Fragmento
# # # # #

La ciudad donde habían impartido sus clases Fray Luis de León o Elio Antonio de Nebrija era un lugar peligroso en aquellas fechas. Escribió Luciano G. Egido un gran libro, Agonizar en Salamanca (Tusquets), que recrea a la perfección el ambiente a la vez hostil y estrafalario que se respiraba por sus calles en aquellos días inciertos. El general Franco tenía instalado su despacho en el palacio episcopal, se preparaba una gran ofensiva sobre Madrid —de donde se apresuraban a salir las autoridades republicanas ante la inminencia de un ataque— y parecía que la guerra se pondría pronto del lado de los rebeldes. En la trastienda comenzaban las represalias contra aquellos que, con más o menos entusiasmo, se habían adherido a la defensa del sistema legalmente establecido y, en consecuencia, veían cómo se les declaraba enemigos acérrimos de la nueva España que estaba por nacer.

# # # # #

Datos de origen

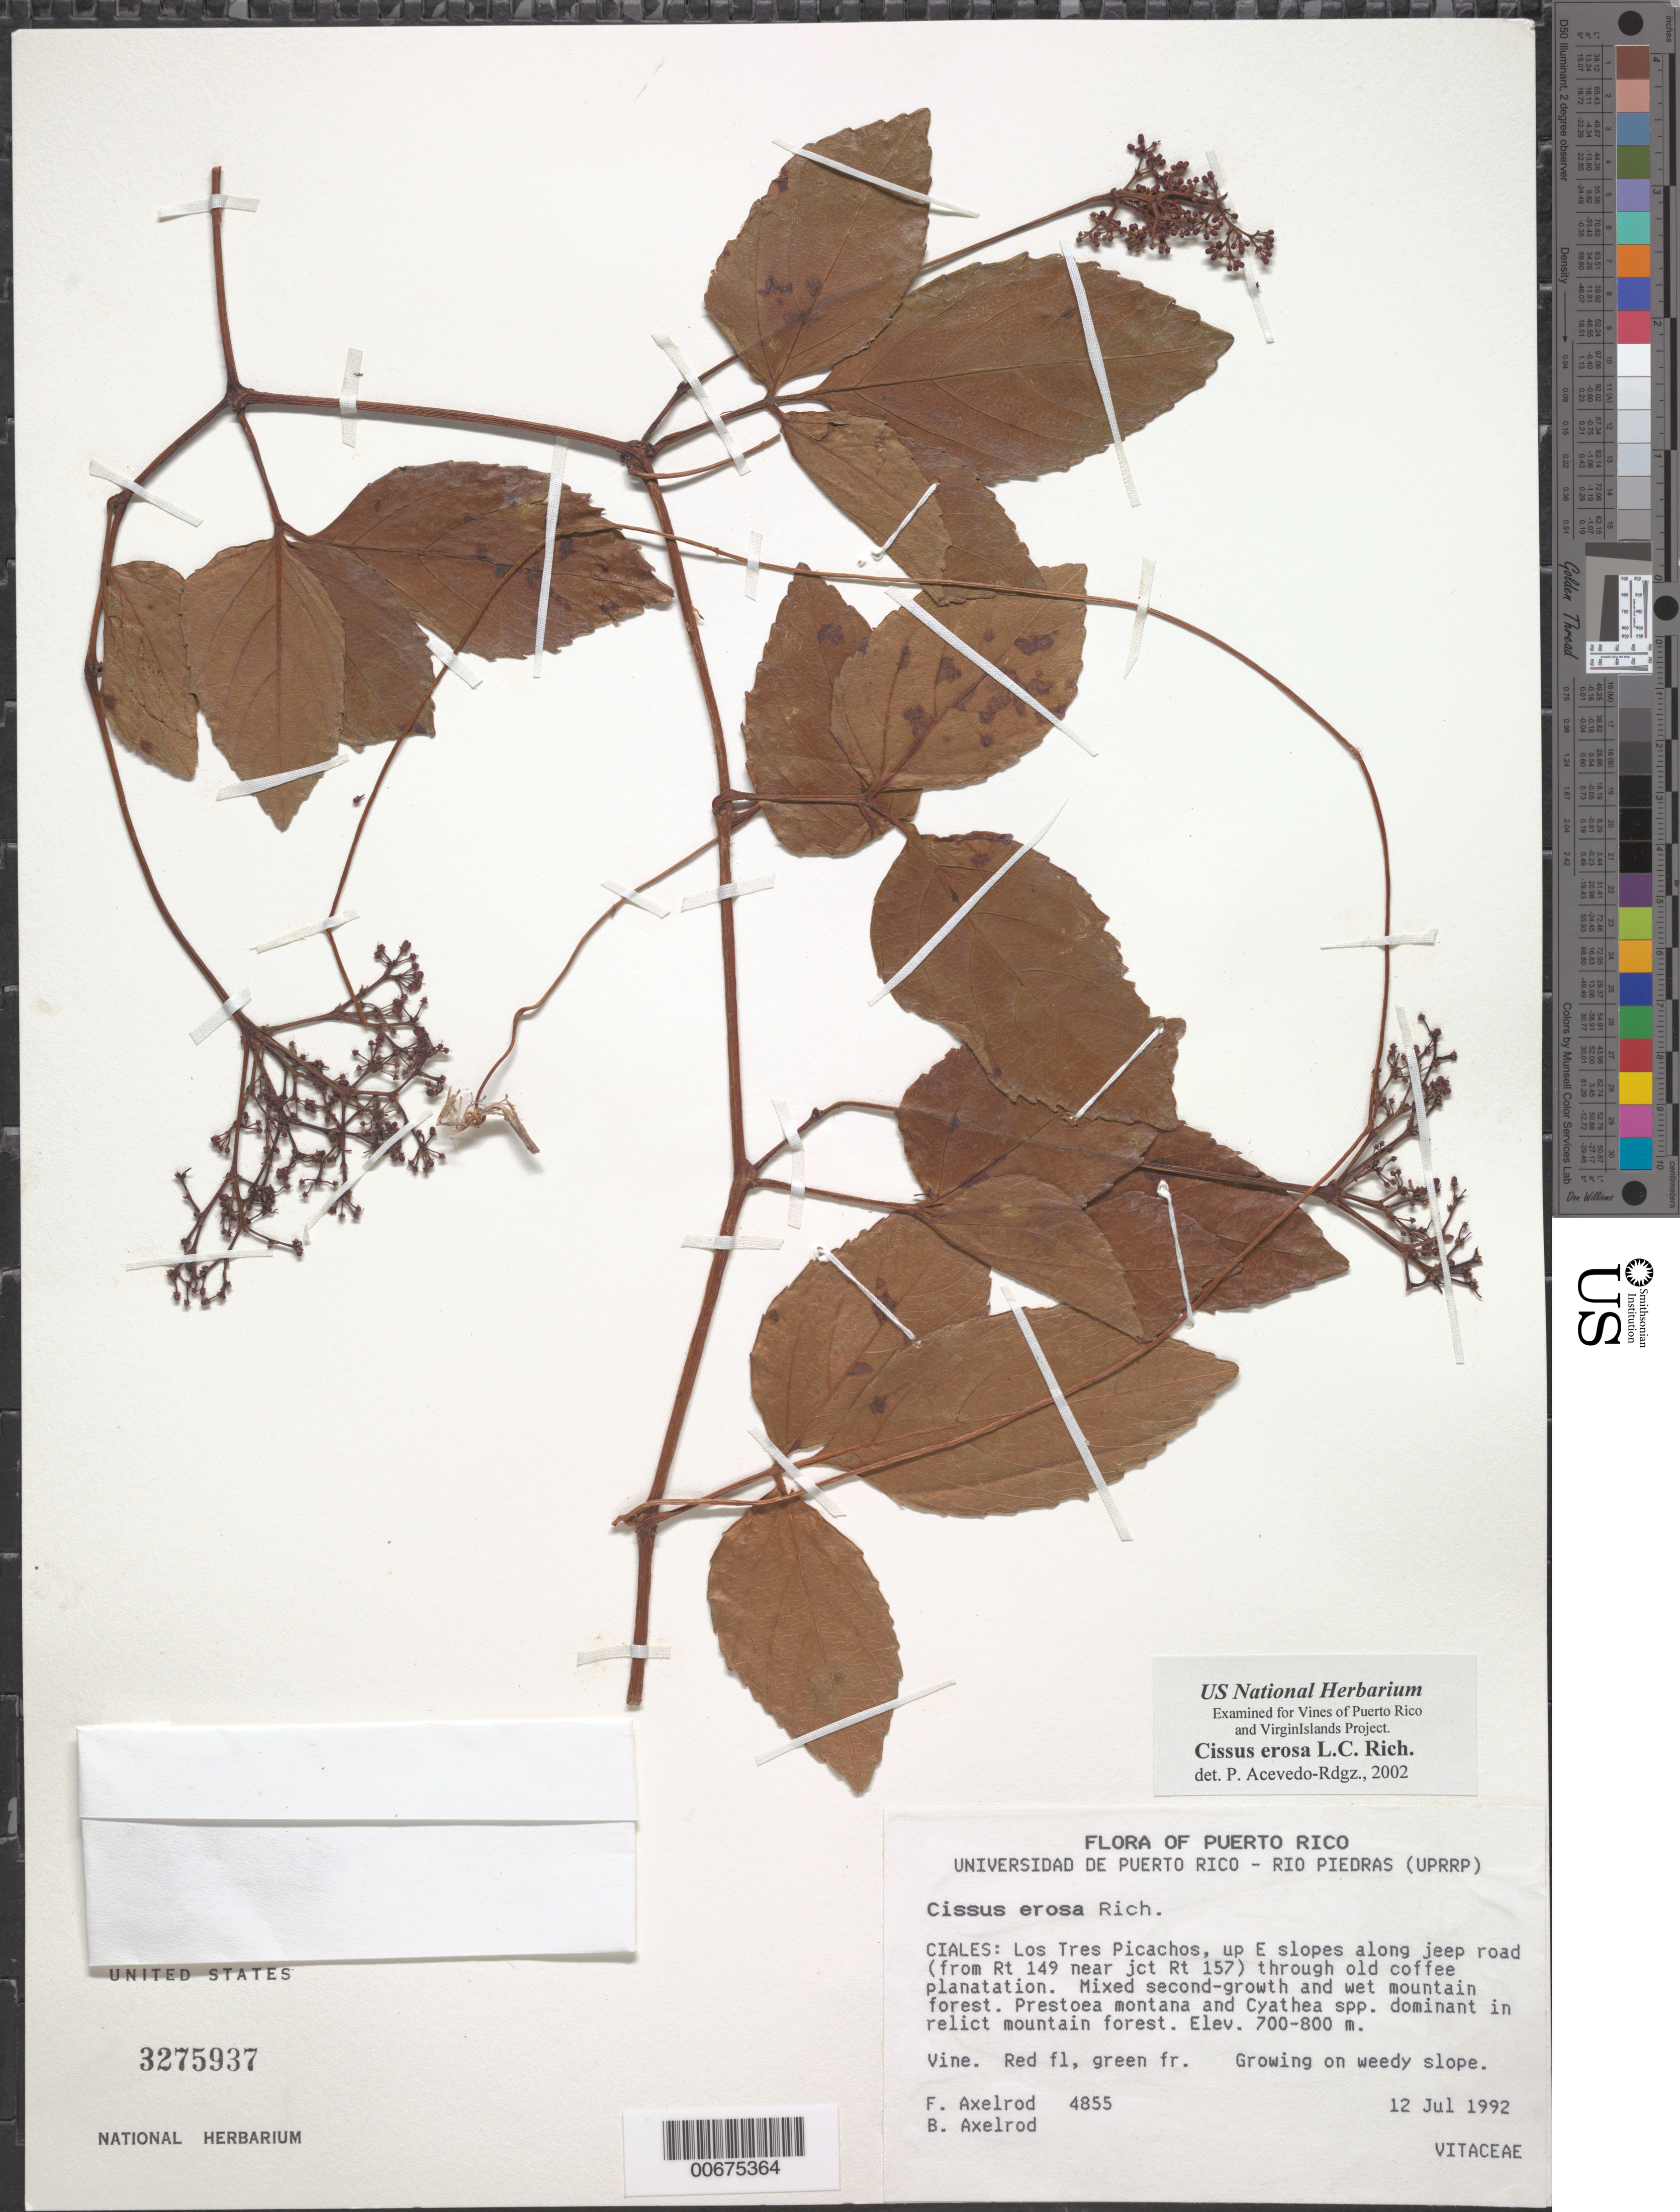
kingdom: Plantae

# # # # #

Instrucción 1
Traduce al inglés la siguiente oración del fragmento sobre Salamanca: «La ciudad donde habían impartido sus clases Fray Luis de León o Elio Antonio de Nebrija era un lugar peligroso en aquellas fechas.»
Instrucción 2
Reproduce del fragmento sobre Salamanca el pasaje comprendido entre «La ciudad donde» y «estaba por nacer.», ambos incluidos.

Respuesta completa 1
The city where Fray Luis de León or Elio Antonio de Nebrija had taught their classes was a dangerous place at that time.

Respuesta completa 2
La ciudad donde habían impartido sus clases Fray Luis de León o Elio Antonio de Nebrija era un lugar peligroso en aquellas fechas. Escribió Luciano G. Egido un gran libro, Agonizar en Salamanca (Tusquets), que recrea a la perfección el ambiente a la vez hostil y estrafalario que se respiraba por sus calles en aquellos días inciertos. El general Franco tenía instalado su despacho en el palacio episcopal, se preparaba una gran ofensiva sobre Madrid —de donde se apresuraban a salir las autoridades republicanas ante la inminencia de un ataque— y parecía que la guerra se pondría pronto del lado de los rebeldes. En la trastienda comenzaban las represalias contra aquellos que, con más o menos entusiasmo, se habían adherido a la defensa del sistema legalmente establecido y, en consecuencia, veían cómo se les declaraba enemigos acérrimos de la nueva España que estaba por nacer.